◆ **What you have to do**
Copy each line of the records that holds the string "spots".

[[ Source material, beginning ]]

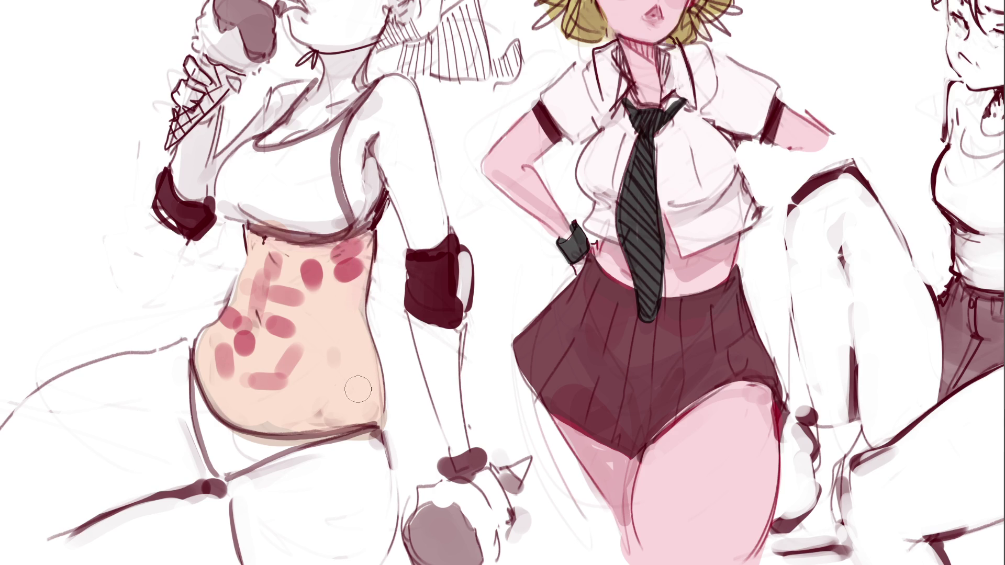
Dab pink spots and dark pink strokes on the lower belly, then view the whole drawing.
left_click(309, 416)
left_click(270, 421)
left_click_drag(331, 366, 312, 422)
left_click_drag(363, 327, 364, 361)
left_click_drag(366, 376, 366, 392)
left_click(227, 341)
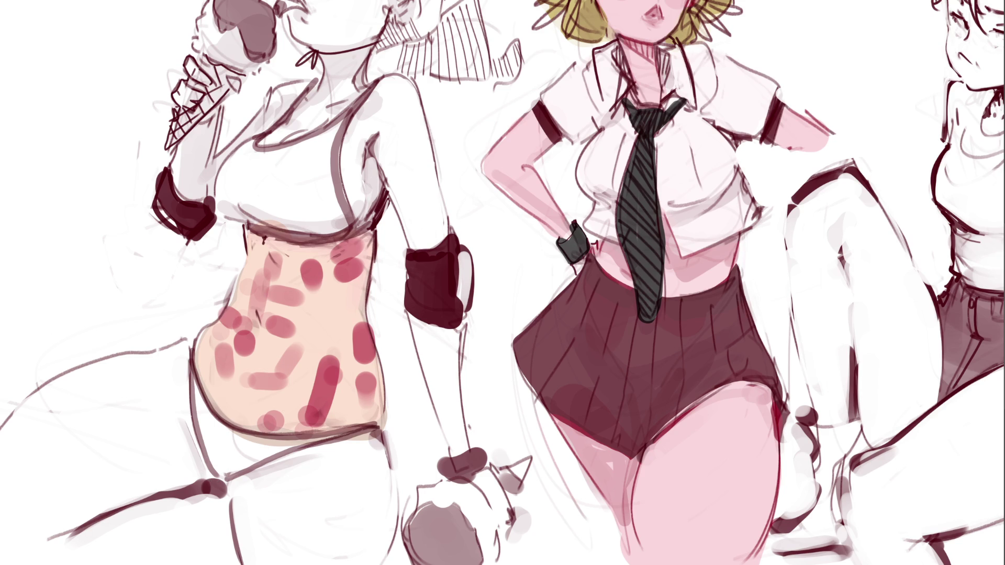
key("ctrl+minus")
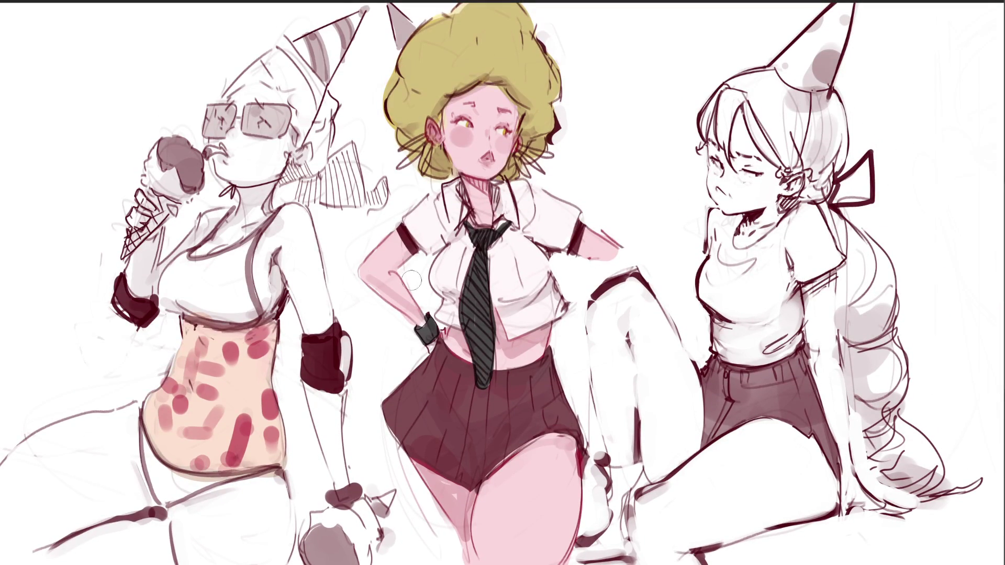
Undo a red arm stroke, draw the navel line, and cover lower-belly red spots with skin tone.
mouse_move(299, 262)
left_mouse_down()
mouse_move(286, 259)
mouse_move(316, 327)
mouse_move(288, 257)
mouse_move(310, 296)
mouse_move(304, 257)
mouse_move(323, 314)
mouse_move(293, 220)
mouse_move(277, 240)
mouse_move(321, 278)
mouse_move(321, 303)
mouse_move(311, 223)
mouse_move(282, 227)
left_mouse_up()
key("ctrl+z")
mouse_move(198, 389)
left_mouse_down()
mouse_move(215, 394)
mouse_move(184, 382)
mouse_move(194, 338)
mouse_move(226, 376)
mouse_move(172, 389)
mouse_move(174, 405)
mouse_move(177, 398)
mouse_move(203, 410)
mouse_move(177, 430)
mouse_move(171, 385)
mouse_move(219, 404)
mouse_move(219, 450)
mouse_move(254, 404)
mouse_move(244, 455)
mouse_move(259, 452)
mouse_move(260, 407)
mouse_move(267, 453)
mouse_move(272, 429)
mouse_move(277, 450)
mouse_move(275, 389)
mouse_move(279, 414)
mouse_move(232, 365)
mouse_move(243, 366)
mouse_move(235, 347)
mouse_move(251, 353)
mouse_move(283, 322)
left_mouse_up()
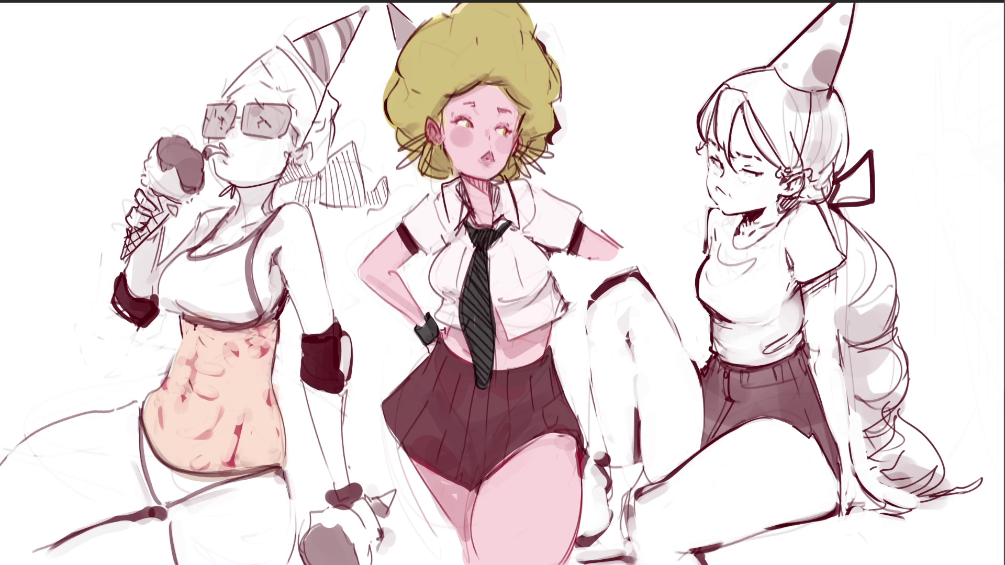
left_click_drag(234, 419, 211, 473)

[[ Source material, end ]]

◆ **Exercise result**
Dab pink spots and dark pink strokes on the lower belly, then view the whole drawing.
Undo a red arm stroke, draw the navel line, and cover lower-belly red spots with skin tone.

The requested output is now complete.